President Reagan's decision to wipe out the Pentagon's projected 7.6 percent pay raise in October for the 2.1 million men and women in uniform represents the biggest setback Defense Secretary Caspar W. Weinberger has suffered since taking office two years ago, Pentagon officials said yesterday.
They said Weinberger has feared that denying the raises could discourage high quality young people from joining the all-volunteer Army, Navy, Air Force and Marine Corps, and prompt those already in service who possess the most critical and saleable skills to leave for private industry.
"Cap was really down about it when he came back from that meeting," said one defense executive after the Monday White House review when Reagan decided to go along with his Office of Management and Budget recommendation and give no pay raise to either military or civilian employes of the government for fiscal 1984.
"He fought for keeping in at least a 4 percent raise," said a knowledgeable administration official in describing Weinberger's last stand on the pay issue. Congress had approved a 4 percent raise for this year and recommended similar pay increases for fiscal 1984 and 1985.
Weinberger has been telling Army, Navy, Air Force and Marine personnel all over the world the past two years that their pay during previous administrations was "disgraceful."

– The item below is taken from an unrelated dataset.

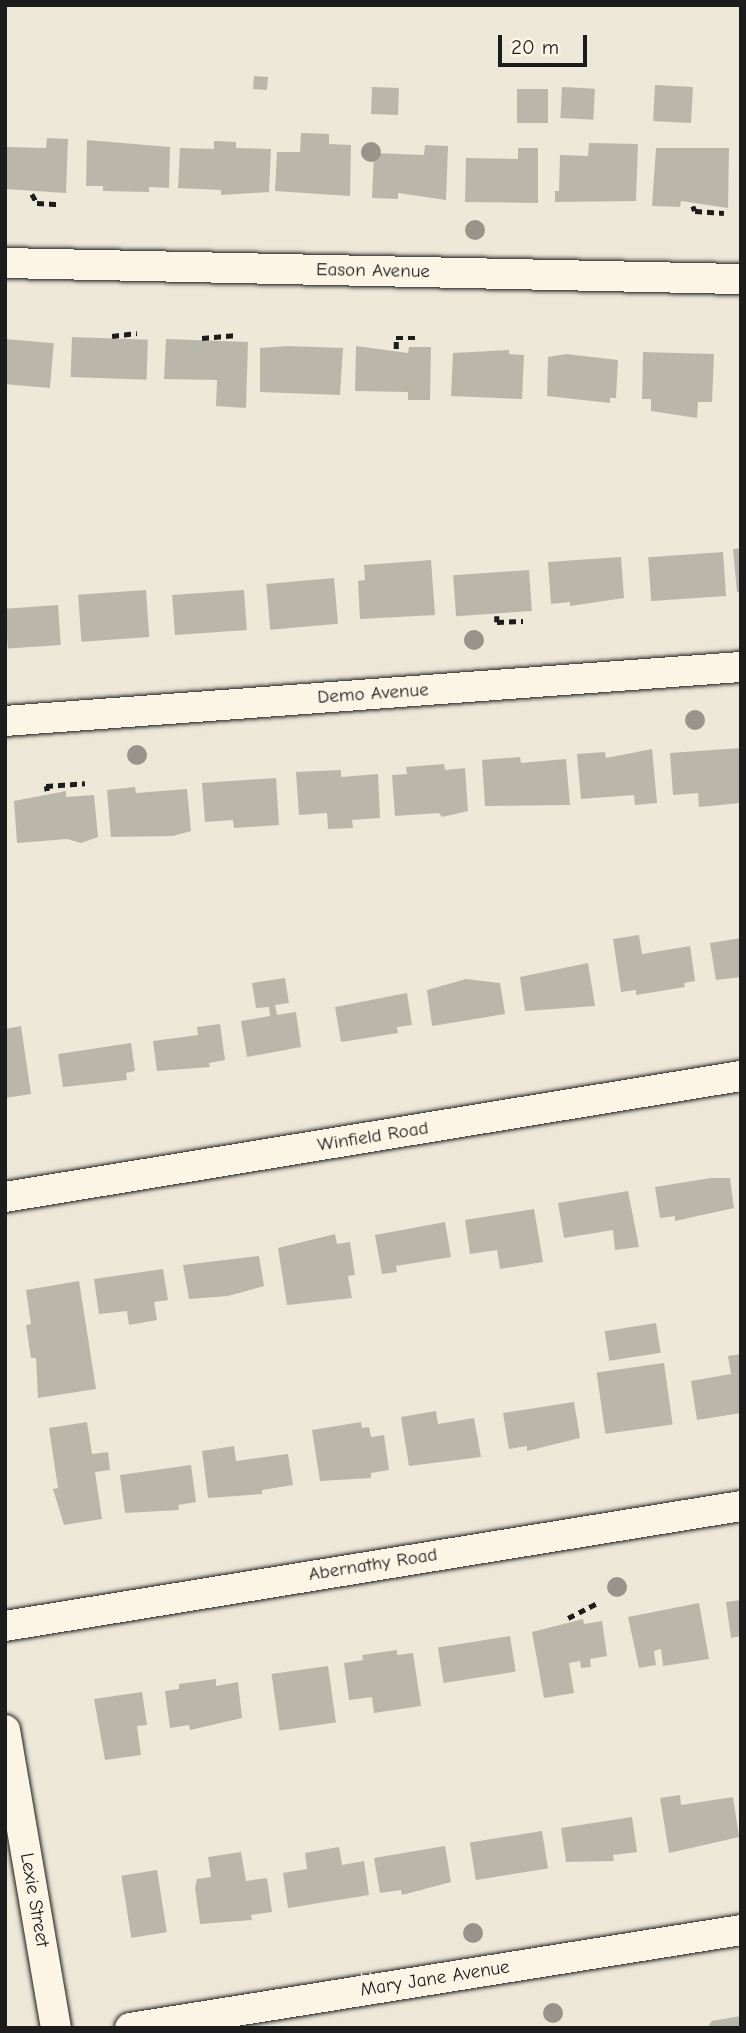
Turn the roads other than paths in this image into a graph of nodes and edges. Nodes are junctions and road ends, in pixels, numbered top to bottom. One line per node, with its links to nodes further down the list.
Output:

He indicated that helping them keep pace with inflation was one of his solemn obligations as defense secretary.
Weinberger also told congressional committees that they either had to keep up military salaries or see the national experiment known as the All-Volunteer Force go to ruin. His message to lawmakers was that if they did not finance it generously, they would have to resign themselves to a return of the draft, which Weinberger and Reagan have opposed.
Until now, he had gotten his way with the White House and, with the exception of seeing the proposed 8 percent military pay raise halved last year, in Congress. At Monday's White House meeting the agenda turned out to be stacked against Weinberger, according to administration officials.
The first category put on the chopping block was so-called entitlements, officials said, including military retirement pay and veterans benefits. Once it was decided to trim there, an official said, a link was forged to the next item on the agenda, which was pay for active duty military people and government workers.
According to informed officials, the argument made was how could entitlements for military retirees and veterans be cut without forgoing projected pay raises for those on active duty as well?
Reagan, according to one official, saw the connection and "very reluctantly" agreed that pay raises had to be sacrificed for fiscal 1984 to help reduce the federal budget deficit. Once the president had the linkage in his mind, the official said, "Cap never really had a chance. It's the one big thing he has lost."
Forgoing pay raises for the 2.1 million men and women in uniform, the 993,000 civilians on the Pentagon payroll and roughly l million reservists who are paid for the weekends they train will save about $5 billion in spending in fiscal 1984, according to preliminary estimates. This is more than half the $8 billion spending reduction Reagan approved for the Defense Department in the reappraisal of his fiscal 1984 budget.
By scrapping the military pay raise, Reagan and Weinberger may have created a credibility problem with one of their staunchest constituencies, the military community. Weinberger realizes this, aides said, and is trying to limit the damage by passing the word that he will fight to get back some of the pay raise in next year's battle of the budget.
It is an open secret within the Pentagon that some military and civilian officials would rather have seen Reagan cancel or stretch out some weapons programs than endanger the administration's biggest military success story, the rejuvenated All-Volunteer Force.
Officials from the Pentagon and White House gave opposite views when asked if Weinberger went along with scrapping the pay raises in the conviction that Congress would restore them.
"The administration did the hardest thing for politicians to do, deny the boys their raises," said one Pentagon official. "Congress won't restore those raises. They'll go on from there and cut programs," meaning big ticket items such as tanks, ships and missiles. "This could get OMB the $20 billion cut they have wanted all along."
Weinberger said Tuesday that the defense budget would be reduced by $11.3 billion in budget authority--money Congress would appropriate for use in fiscal 1984 and later years--and $8 billion in fiscal 1984 spending.
Cutting more from the fiscal 1984 budget authority request would reduce spending in later years when OMB fears the deficit would be much higher than $200 billion unless drastic actions are taken now.
A White House official giving the opposite interpretation theorized that Weinberger expects that Congress will vote pay raises for the military this year and make up for it by cutting weapons accounts, something the lawmakers might do anyhow.
He conceded, however, that powerful lobbying groups which traditionally protect military benefits will be up against the argument that everyone--civilian government workers and military alike--must make unusual sacrifices this year to help the national economy.
The fact that Weinberger has started talking about the need for "sacrifice" suggests he is not playing the Washington game but is trying to salvage as much as he can from his first big defeat in the struggle for the mind of the president.